(PROVIDED PASSAGE)
# Appreciation for the "English Type"



## Jude rules (Oct 9, 2014)

Hi There! I would like to know if anyone would share the names of any of judges that show an appreciation for the "English Type" Goldens. I know a couple but would like to find more in the Northeast including Ontario and Quebec. 
Thank you!


----------



## LJack (Aug 10, 2012)

Don't know how much it will help but you are more likely to get a fair shake with any difference in style under a breeder judge. 

All around judges seem more likely to reward the most common style in the ring m, flashiness, handlers and/or dogs with advertising. 

The big thing if you do have a different style is the dog must be structurally correct and possess strong breed type. I truly believe most breeder judges in general look at these things more than for a particular style.
(End PROVIDED PASSAGE)
__LIST OF TASKS__
1. In the thread on English Type Goldens, can you change "fair shake" to "fair chance" in the stretch from "## LJack (Aug" through "dogs with advertising." and give that stretch again?
2. Do these statements agree with the thread on English Type Goldens? Answer yes or no for each, quoting the words that decide it. (a) The first poster already knows a couple of judges who appreciate the English Type. (b) The reply says all around judges are more likely to reward an unusual style. (c) The reply says a dog with a different style must be structurally correct.
Work only from the thread on English Type Goldens.
(DATA UNDER STUDY)
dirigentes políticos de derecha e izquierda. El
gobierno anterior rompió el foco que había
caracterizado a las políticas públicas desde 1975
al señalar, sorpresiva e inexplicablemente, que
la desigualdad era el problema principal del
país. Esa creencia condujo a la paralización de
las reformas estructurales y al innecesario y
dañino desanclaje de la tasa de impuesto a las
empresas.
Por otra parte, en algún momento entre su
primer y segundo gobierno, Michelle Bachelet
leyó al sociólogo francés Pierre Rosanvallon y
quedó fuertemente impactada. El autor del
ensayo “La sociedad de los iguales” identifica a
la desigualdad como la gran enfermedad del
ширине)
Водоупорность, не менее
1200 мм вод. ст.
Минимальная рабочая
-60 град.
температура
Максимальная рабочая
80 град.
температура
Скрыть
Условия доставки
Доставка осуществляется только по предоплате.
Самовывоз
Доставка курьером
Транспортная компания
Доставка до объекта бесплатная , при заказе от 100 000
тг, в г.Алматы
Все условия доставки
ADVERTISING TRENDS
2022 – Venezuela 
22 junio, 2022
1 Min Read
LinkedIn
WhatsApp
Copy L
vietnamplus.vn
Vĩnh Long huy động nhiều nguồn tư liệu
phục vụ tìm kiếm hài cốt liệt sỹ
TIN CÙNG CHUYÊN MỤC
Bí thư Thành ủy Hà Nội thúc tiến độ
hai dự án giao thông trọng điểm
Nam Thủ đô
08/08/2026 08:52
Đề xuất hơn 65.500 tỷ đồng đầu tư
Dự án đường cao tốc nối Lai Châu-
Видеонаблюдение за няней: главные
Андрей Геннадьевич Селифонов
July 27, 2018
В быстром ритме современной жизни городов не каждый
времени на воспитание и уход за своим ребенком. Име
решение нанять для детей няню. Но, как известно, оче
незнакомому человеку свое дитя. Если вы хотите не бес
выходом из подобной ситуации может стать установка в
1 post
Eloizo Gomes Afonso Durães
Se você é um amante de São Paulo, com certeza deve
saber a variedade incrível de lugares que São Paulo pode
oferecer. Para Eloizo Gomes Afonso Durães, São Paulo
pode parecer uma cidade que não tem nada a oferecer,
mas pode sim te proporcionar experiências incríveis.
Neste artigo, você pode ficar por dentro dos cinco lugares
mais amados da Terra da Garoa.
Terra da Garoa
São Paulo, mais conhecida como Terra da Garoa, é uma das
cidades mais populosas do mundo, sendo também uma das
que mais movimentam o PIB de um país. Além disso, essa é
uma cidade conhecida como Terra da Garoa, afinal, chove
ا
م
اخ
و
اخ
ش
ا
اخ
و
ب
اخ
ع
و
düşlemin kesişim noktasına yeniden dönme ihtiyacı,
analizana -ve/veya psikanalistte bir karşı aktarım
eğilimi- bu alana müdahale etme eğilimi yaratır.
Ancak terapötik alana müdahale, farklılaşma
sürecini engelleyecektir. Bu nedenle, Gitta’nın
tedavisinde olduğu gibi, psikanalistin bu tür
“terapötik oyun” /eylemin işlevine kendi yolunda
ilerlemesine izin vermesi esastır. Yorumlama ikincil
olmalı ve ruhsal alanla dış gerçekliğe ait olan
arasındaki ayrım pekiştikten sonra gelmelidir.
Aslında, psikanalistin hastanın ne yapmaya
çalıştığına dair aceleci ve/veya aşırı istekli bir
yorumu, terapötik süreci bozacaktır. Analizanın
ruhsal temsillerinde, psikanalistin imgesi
(End DATA UNDER STUDY)
__ANSWERS TO THE TASKS__
1.
## LJack (Aug 10, 2012)

Don't know how much it will help but you are more likely to get a fair chance with any difference in style under a breeder judge. 

All around judges seem more likely to reward the most common style in the ring m, flashiness, handlers and/or dogs with advertising.

2.
(a) Yes: "I know a couple but would like to find more in the Northeast including Ontario and Quebec."
(b) No: "All around judges seem more likely to reward the most common style in the ring"
(c) Yes: "the dog must be structurally correct and possess strong breed type."